Photo : Getty Images / Alexey Furman

Mais le travail ne s’arrête pas à l’archivage : l’équipe de Mnemonic s’affaire à confirmer l’authenticité des contenus préservés, en veillant à garder la trace de tout changement apporté à la publication originale. Les métadonnées en sont extraites afin d’obtenir des détails sur l’heure et la localisation.

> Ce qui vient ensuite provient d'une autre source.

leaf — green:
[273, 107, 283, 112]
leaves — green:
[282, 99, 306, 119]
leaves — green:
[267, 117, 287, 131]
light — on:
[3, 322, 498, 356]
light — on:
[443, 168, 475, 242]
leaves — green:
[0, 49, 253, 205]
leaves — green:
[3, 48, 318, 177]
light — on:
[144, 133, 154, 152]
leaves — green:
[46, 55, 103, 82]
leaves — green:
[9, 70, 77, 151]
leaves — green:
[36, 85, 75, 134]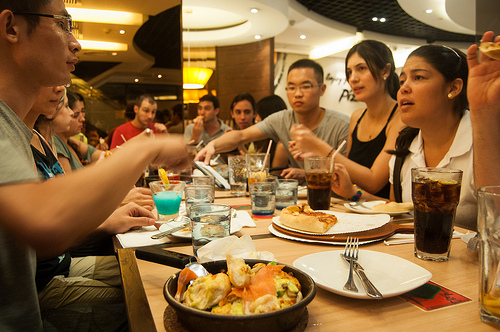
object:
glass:
[411, 166, 463, 261]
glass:
[476, 186, 500, 329]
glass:
[304, 149, 335, 211]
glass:
[188, 203, 232, 257]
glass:
[245, 153, 269, 188]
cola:
[411, 180, 461, 257]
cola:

Une analyse méticuleuse est en outre menée pour identifier une série d’éléments, comme la langue parlée, les conditions météorologiques, les vêtements, armes ou munitions visibles et tout autre point de repère. Quand nous arrivons au stade de l’enquête, nous cherchons à comprendre, par exemple, où et quand une attaque a eu lieu, ainsi que les personnes qui sont impliquées – les attaquants comme les personnes touchées, détaille Libby McAvoy.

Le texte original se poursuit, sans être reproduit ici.